**Exercise goal:** Identify each line below that contains the word "owner", and copy it out.

Dataset records:
--- START ---
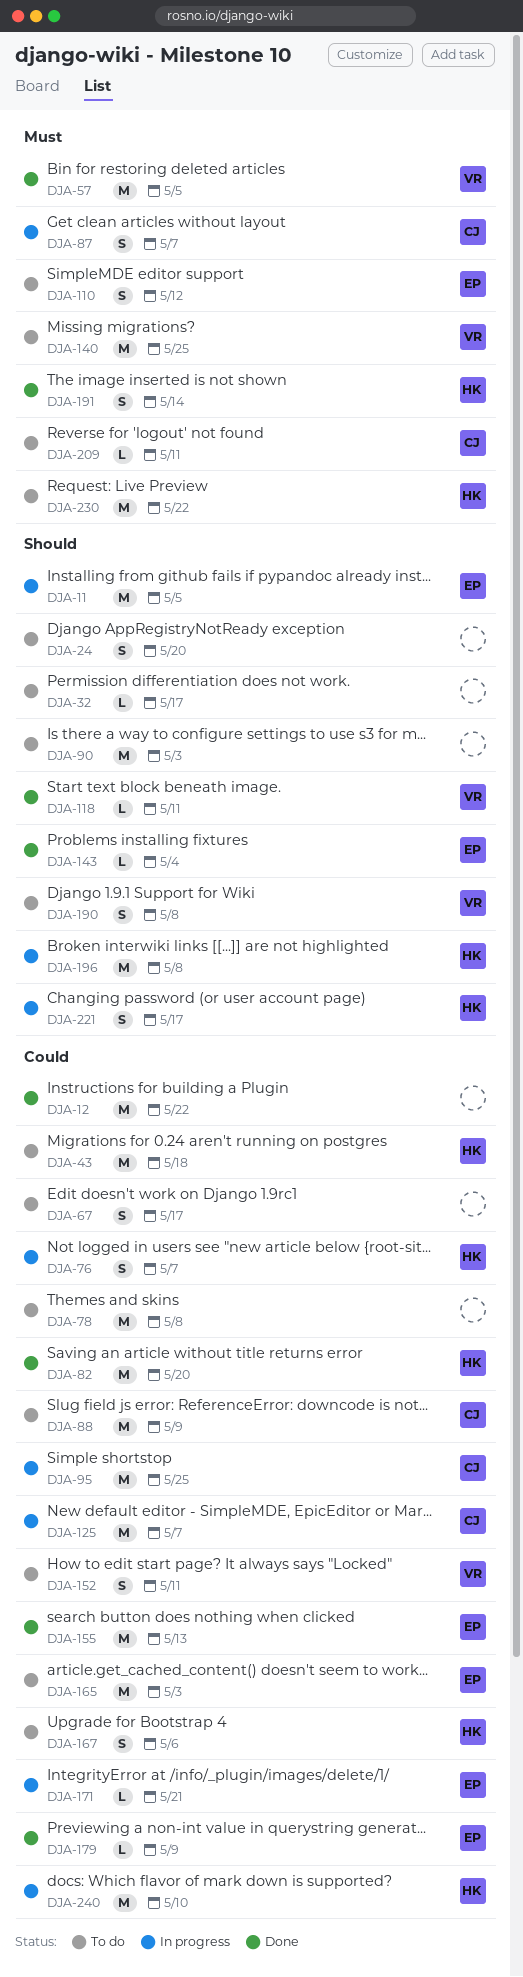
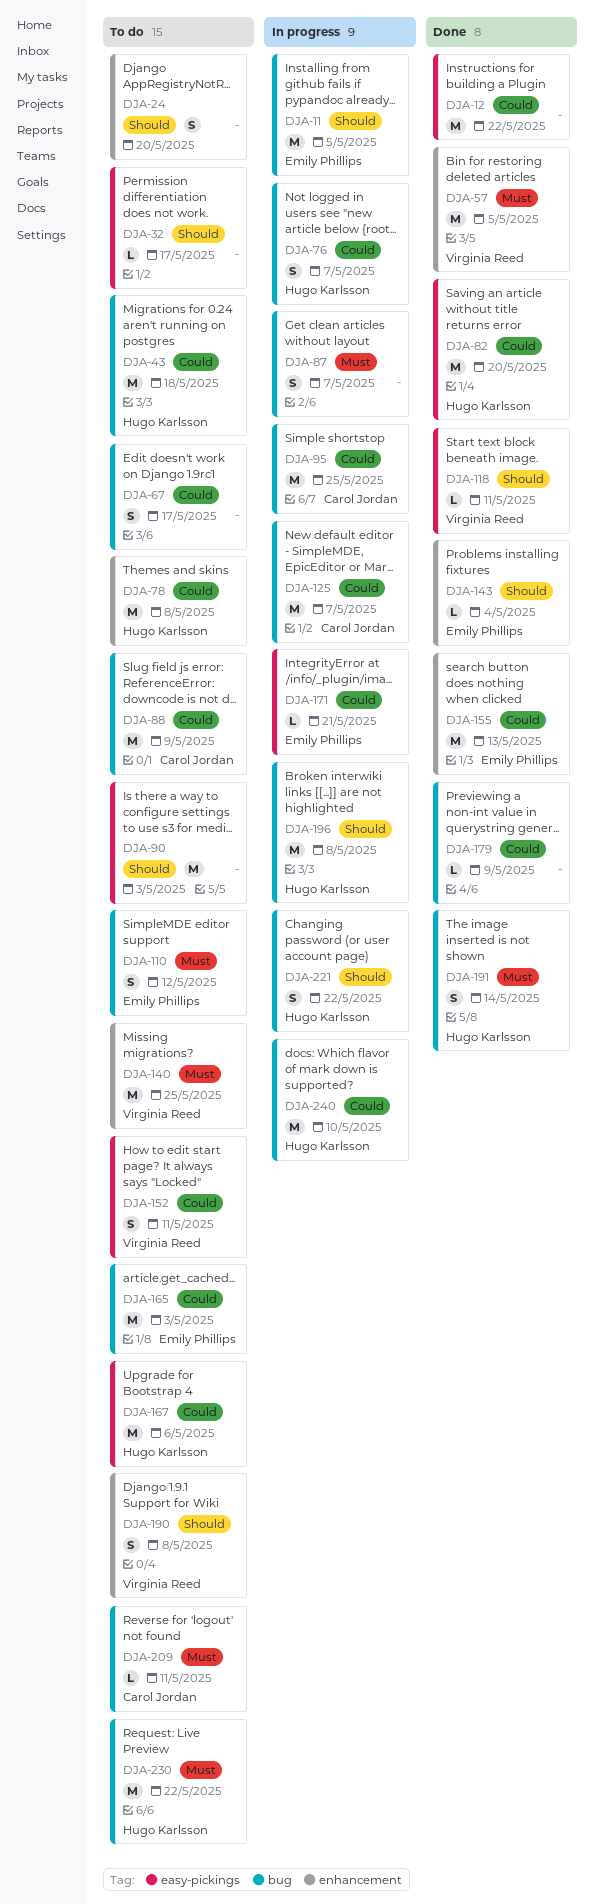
DJA-78, owner: none -> Hugo Karlsson
DJA-87, owner: Carol Jordan -> none
DJA-167, estimate: S -> M
DJA-179, owner: Emily Phillips -> none
DJA-221, due: May 17 -> May 22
--- END ---
**Worked solution:**
DJA-78, owner: none -> Hugo Karlsson
DJA-87, owner: Carol Jordan -> none
DJA-179, owner: Emily Phillips -> none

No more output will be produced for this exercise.